Valem algumas considerações a respeito das transmissões de futebol pela televisão. Há, de saída, a comparação com o rádio. Este último excita o ouvinte; a TV estimula a análise, a crítica imediata, embora, nas transmissões diretas dos jogos, não deixe também de desfechar emoções. Mas vejamos uma comparação simples: quando o locutor de rádio, no meio daquela agitação de ruídos e com a voz rápida, grita "chuta!!!", o torcedor põe o coração pela boca. Vai ver na televisão, o chute foi mascado, a bola saiu pererecada e o goleiro posou para os fotógrafos.
Na realidade, o rádio possui uma montagem sonora que a TV dispensa, por causa da evidência da imagem, seu realismo implacável. No rádio, o ouvinte é conduzido a uma excitação, não só devido aos chutes, mas pela imaginação do narrador, seus gritos, suas chamadas a quem está atrás do gol, a interrupção também gritada dos anúncios. Enfim, ganidos a sobrevir de todos os lados.

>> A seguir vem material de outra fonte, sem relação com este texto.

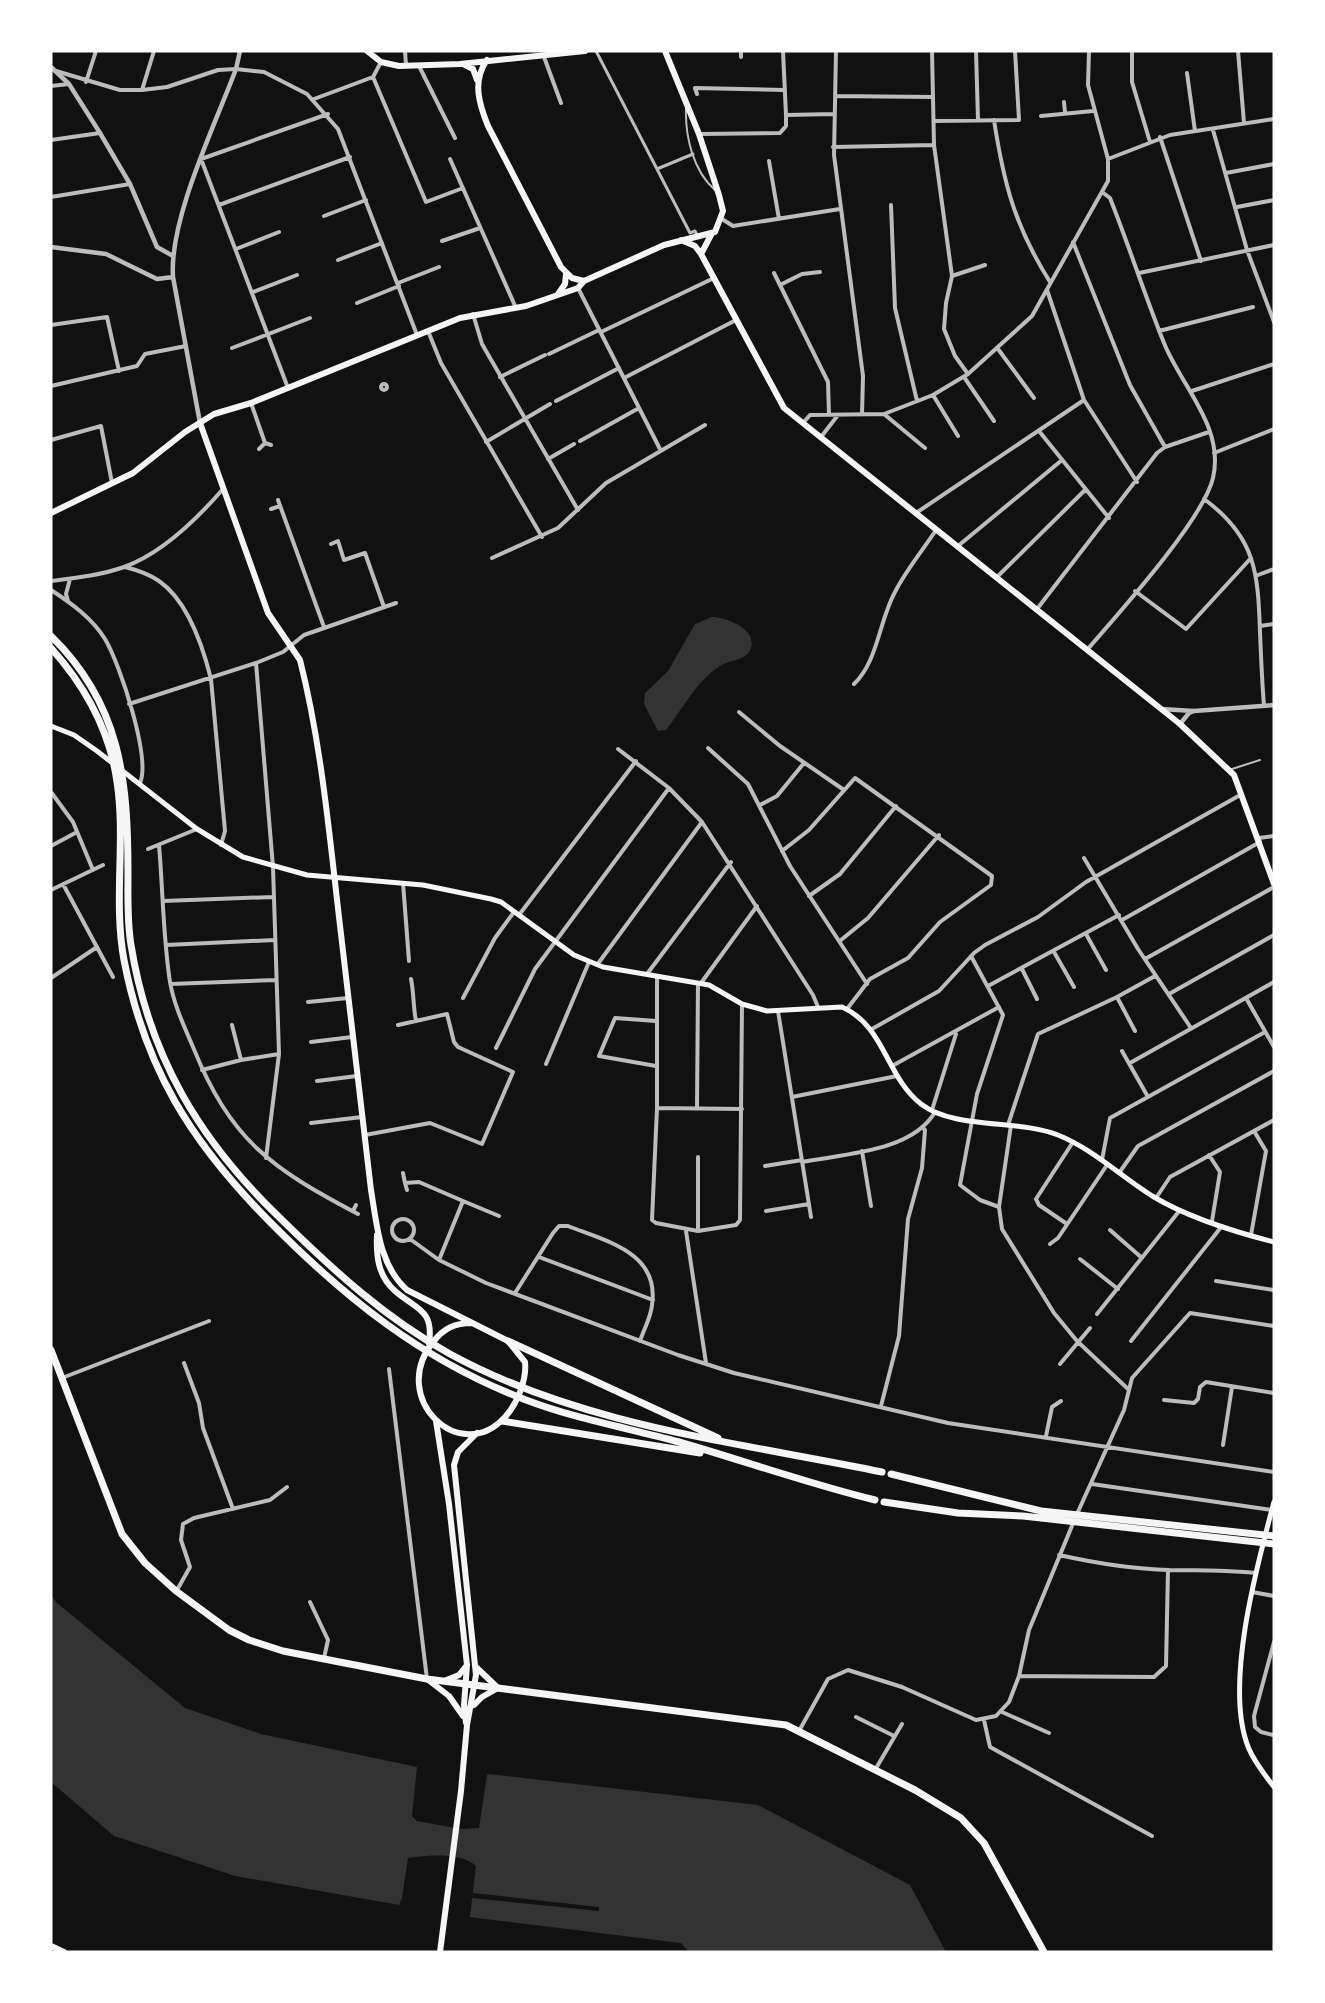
<svg xmlns="http://www.w3.org/2000/svg" width="1325" height="2003" viewBox="0 0 1325 2003" font-family="Jost,sans-serif">
<rect width="100%" height="100%" fill="#111"/>
<path fill="#333" d="M712,617C726,617 757,629 751,648C746,662 730,659 720,666C696,681 683,709 666,730L658,731L644,704L645,693L668,671L695,624Z
M51,1595L57,1603L185,1708L261,1734L417,1767L412,1816L417,1821L461,1829L479,1828L487,1775L489,1774L758,1805L910,1885L946,1952H689L681,1943L470,1917L476,1866C462,1852 427,1855 408,1858L402,1898L399,1905L235,1876L114,1836L51,1782Z"/>
<path fill="#111" d="M473,1893L599,1907V1911L472,1898Z"/>
<g fill="none" stroke-linecap="round" stroke-linejoin="round">
<path stroke="#bcbcbc" stroke-width="2" d="M686,108C685,136 693,171 715,190
M1232,769L1260,760"/>
<path stroke="#bcbcbc" stroke-width="3" d="M596,51L690,233L695,231L697,235
M657,169L693,154"/>
<path stroke="#bcbcbc" stroke-width="4" d="M405,51L406,65
M741,51V57
M783,51L786,115
M836,51L834,155L863,376L862,414
M932,51L934,145L952,276L946,303L944,329L955,356L968,374
M976,51L978,120
M1132,51V82L1150,142
M1238,51L1244,123
M544,57L561,103
M419,66L455,138
M56,71L120,90H142L167,87L218,70L236,69L264,72L307,94L338,129L417,335
M1187,73L1195,131
M373,77L426,202L463,188
M86,82L96,51
M51,86L69,84
M142,90L154,51
M697,94L695,88L784,90
M835,96L932,97
M314,99L373,77L381,62
M1064,102L1065,113
M1041,116L1093,111
M994,120C1004,185 1015,226 1050,282
M934,121L1019,120L1015,51
M1213,130L1247,250L1274,322
M700,134L780,133L786,126V115L834,114
M1160,137L1201,261
M51,140L100,133
M833,147L934,145
M450,159L516,308
M1108,159L1170,135L1274,119
M769,161L779,219
M1226,173L1274,164
M51,197L130,184
M219,205L350,157
M891,205L895,308L917,401
M1237,207L1274,200
M324,216L366,200
M722,219L733,226L840,209
M442,241L480,228
M1073,242L1130,385L1165,447
M236,249L279,232
M338,260L382,243
M774,273L828,382L829,415
M1139,273L1274,245
M952,276L985,265
M398,283L439,267
M780,285L802,274L820,272
M578,288L661,451
M1047,290L1084,400L1137,482
M253,292L297,275
M357,303L399,286
M473,314L482,344L578,510
M51,325L107,317L119,371
M428,331L441,363L542,537
M1159,331L1253,307
M601,332L714,278
M232,348L310,318
M998,349L1034,398
M549,354L599,330
M500,377L545,355
M964,377L994,421
M624,378L736,320
M381 387a3 3 0 1 1 6 0a3 3 0 1 1-6 0Z
M51,386L137,366L145,354L186,346
M288,388L201,159L328,114
M1192,391L1274,364
M933,395L958,436
M556,401L619,368
M251,403L265,443
M884,414L925,448
M803,423L810,415L884,414L933,395L968,374L1032,316L1108,181V159L1088,85L1089,51
M1039,431L1109,518
M821,437L838,415
M51,440L101,426L112,483
M580,441L639,408
M486,442L550,404
M259,449L265,443L271,445
M1214,453L1274,429
M548,459L574,444
M1204,499C1256,537 1258,573 1260,632C1261,657 1262,681 1264,706
M278,500L324,627
M271,509L280,506
M916,513L1084,400
M331,544L338,541L344,560L365,553L384,607
M958,546L1062,460
M492,558L558,528L606,483L705,425
M125,567C137,570 149,574 159,581C188,601 203,647 211,679L225,831L221,845
M1258,575L1274,569
M997,577L1085,490
M51,581C75,578 102,575 124,567C163,553 197,519 223,489
M51,590C71,603 92,618 105,639C120,664 151,758 140,783
M1135,591L1186,629L1251,558
M68,601L66,594L70,579
M1037,609L1157,453L1165,447L1209,432
M1260,626L1274,624
M1087,650C1118,614 1203,520 1213,478C1225,427 1181,386 1164,343C1145,296 1129,246 1110,198L1102,192
M256,663L273,867L279,1054L266,1158
M854,684C878,661 879,621 895,592C906,570 923,550 936,530
M129,704L256,663L283,652L304,635L396,603
M739,712L780,746L844,790
M708,748L748,784L790,866L867,984
M618,749L669,788L702,822L813,995L818,1007
M51,792L73,822L93,870
M760,805L777,796L804,763
M1259,838L1274,836
M159,845C163,891 163,937 170,982C174,1005 184,1026 193,1047C231,1141 271,1168 358,1214
M51,846L77,832
M148,849L197,829
M782,851L809,830L855,778L992,876L991,885L940,922L908,958L870,979L847,1009
M1084,858L1138,949L1191,1028
M403,883L409,961
M63,884L113,977
M51,890L103,865
M809,896L840,874L896,806
M163,901L273,897
M519,915L636,761
M1122,920L1260,842
M1086,934L1106,970
M841,940L868,918L939,835
M166,945L275,940
M1054,952L1074,987
M971,956L1003,1015L977,1094L960,1185L980,1200L999,1207
M1145,959L1274,887
M597,965L702,822
M1022,969L1037,999
M647,974L731,862
M657,976V1108L652,1220L656,1223L698,1231L736,1225L740,1220L742,1004
M51,978L97,947
M411,979C414,993 413,1006 416,1021
M701,983L757,906
M171,984L276,980
M988,986L1119,915
M1169,994L1274,935
M1117,997L1135,1031
M463,998L495,938L514,912
M1246,998L1274,1047
M308,1002L348,998
M778,1011L811,1217
M232,1025L241,1060
M872,1029L939,991L974,953L985,945L1038,917L1086,882L1242,794
M311,1042L352,1037
M496,1048L535,969L669,788
M1122,1051L1148,1097
M1130,1063L1274,982
M546,1064L589,962
M656,1066L599,1056L615,1018L656,1021
M892,1066L999,1007
M202,1070L241,1060L279,1054
M317,1081L357,1076
M792,1097L897,1076
M657,1108L742,1109
M697,1108L698,983
M932,1110L956,1034
M311,1123L362,1117
M1008,1125L1038,1034L1117,997L1155,976
M1011,1125L999,1207L1002,1229L1054,1313L1077,1341L1128,1389
M365,1135L430,1123L482,1144L513,1072L458,1047L454,1042L447,1014L398,1025
M862,1151L871,1206
M1209,1155L1220,1172L1212,1221
M1102,1160L1110,1118L1265,1032
M802,1162C843,1154 912,1152 935,1112
M765,1166L802,1160
M403,1173L405,1183L419,1182L463,1201
M1119,1173L1138,1146L1274,1071
M405,1183L407,1190
M1156,1198L1170,1177L1274,1120
M353,1211L356,1205
M766,1211L809,1204
M392 1230a11 11 0 1 1 22 0a11 11 0 1 1-22 0Z
M1067,1224L1039,1205L1036,1199L1073,1142
M1110,1230L1142,1258
M686,1231L706,1363
M698,1231V1157
M1251,1235L1266,1151L1254,1131
M410,1239L439,1260L486,1283L678,1355L734,1373L948,1423L1274,1472
M1050,1244L1058,1238L1107,1165
M539,1257L653,1300
M1080,1259L1118,1289
M439,1260L463,1201L499,1216
M1216,1281L1274,1290
M515,1293L553,1233L559,1226H568C605,1241 660,1252 652,1305C651,1317 644,1329 640,1341
M1097,1314L1180,1210
M1131,1341L1222,1226
M184,1363L199,1403L203,1428L233,1509
M1060,1364L1090,1328
M389,1369L427,1679
M62,1378L209,1321
M1164,1400L1194,1403L1198,1399L1200,1387L1206,1382L1274,1393
M881,1406L899,1336L908,1219L922,1168L925,1130L922,1127
M1046,1436L1052,1407L1061,1401
M1223,1445L1232,1387
M1092,1484L1272,1510
M1077,1514L1124,1410L1132,1378L1190,1313L1274,1326
M1059,1555C1095,1563 1132,1569 1169,1570C1198,1570 1227,1570 1256,1573
M177,1590L190,1567L181,1540L183,1524L194,1518L270,1500L287,1487
M1252,1592L1274,1596
M310,1602L328,1640L324,1658
M1019,1676L1154,1677L1166,1666L1168,1570
M1002,1712L1049,1733
M856,1717L894,1736
M984,1720L990,1747L1152,1836
M799,1731L828,1679L848,1670L902,1687L976,1720L996,1716L1009,1702L1019,1676L1029,1630L1074,1521
M1273,1735L1261,1732L1255,1727L1254,1716L1274,1642
M875,1770L902,1724"/>
<path stroke="#bcbcbc" stroke-width="4.5" d="M51,67L69,84L100,133L130,184L157,247L173,256
M51,247L106,254L157,279L173,277
M200,423L173,277C169,219 215,125 236,69L240,51
M1161,709L1194,711
M1180,724L1189,713L1194,711L1274,705"/>
<path stroke="#f5f5f5" stroke-width="5" d="M51,726L74,735L97,751L197,829L243,857L307,875L423,885L491,899L501,902L574,955L603,967L709,985L742,1004L767,1011L842,1007C885,1026 886,1077 921,1104C955,1130 1018,1119 1058,1135C1093,1149 1123,1178 1154,1197C1189,1218 1235,1232 1274,1242
M1274,1502C1257,1565 1223,1688 1249,1749C1255,1763 1265,1775 1274,1787"/>
<path stroke="#f5f5f5" stroke-width="6" d="M367,51L381,62L399,66L460,64L585,51
M487,60C472,81 479,104 488,126L561,267L572,278L584,281
M463,64L473,69L477,80
M681,240L695,246L701,254L784,408L1180,724L1234,775L1274,884
M701,254L711,235
M558,294L565,284L566,274
M200,423L268,613L300,660C321,743 329,831 339,917C349,1008 360,1099 371,1190C377,1225 379,1265 407,1290L508,1341L525,1362C527,1380 517,1404 505,1417C460,1467 388,1398 433,1342C444,1328 455,1323 472,1323
M51,513L133,473L185,432L214,414L251,403L460,318L526,306L578,288L584,281L664,245L715,232L723,211L719,195L699,134L665,51
M377,1235C376,1256 378,1276 395,1291C417,1310 434,1309 429,1344
M436,1421L449,1504L467,1665L464,1705L466,1723
M427,1679L449,1696L463,1716
M444,1681L459,1675L467,1665
M474,1705L482,1697L498,1688L477,1668
M51,1946L64,1952
M440,1952L461,1791L467,1725L476,1675L454,1465L458,1452L477,1433"/>
<path stroke="#f5f5f5" stroke-width="7" d="M51,636C121,704 128,781 128,873C128,897 127,921 131,945C149,1057 200,1141 280,1218C333,1270 385,1318 450,1354C582,1426 737,1442 882,1472
M51,648C85,686 110,731 117,782C126,840 113,901 124,960C145,1069 191,1142 269,1221C345,1298 423,1361 526,1400C576,1419 628,1428 679,1442C745,1461 809,1484 875,1500
M508,1341L718,1438
M51,1350L122,1534L145,1563L176,1591L229,1630L249,1640L283,1651L427,1679L786,1725L915,1790L961,1818L984,1843L1044,1952
M502,1421L700,1453
M891,1474L1041,1511L1274,1536
M884,1502L958,1513L1023,1516L1274,1544"/>
</g>
<rect width="1325" height="2003" fill="none" stroke="#ffffff" stroke-width="105"/>
</svg>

O audiovisual da TV tem um compromisso fatalmente maior com a realidade. Em primeiro lugar, dispensa a interrupção da narrativa com os anúncios, porque estes podem ser superpostos à imagem. Os comentários e entrevistas também podem desenvolver-se enquanto o jogo segue. O locutor, com voz mais pausada, limita-se a identificar os atletas e reiterar os lances e as marcações do juiz. Ou seja, sob a nudez da verdade via imagem, a frieza do relato meramente acessório, que ajuda a esclarecer. E ainda reforçado pela repetição imediata das principais jogadas, com a variação de tomadas: por exemplo, de frente, de lado ou detrás do gol. De qualquer modo, nesta nossa era da reprodutibilidade em massa, os arquivos das filmagens já começam a dar uma inestimável contribuição para se aferir a evolução e a transformação dos esportes.
Resta apenas, no tocante à lucidez da lei da oferta e da procura, que clubes, federações e até a própria CBF não continuem com a postura do avestruz diante do maior veículo do século e saibam com ele bem conviver, financeira e culturalmente. Para o bem de todos, sem o primado absurdo de proibir transmissões sem sequer negociar.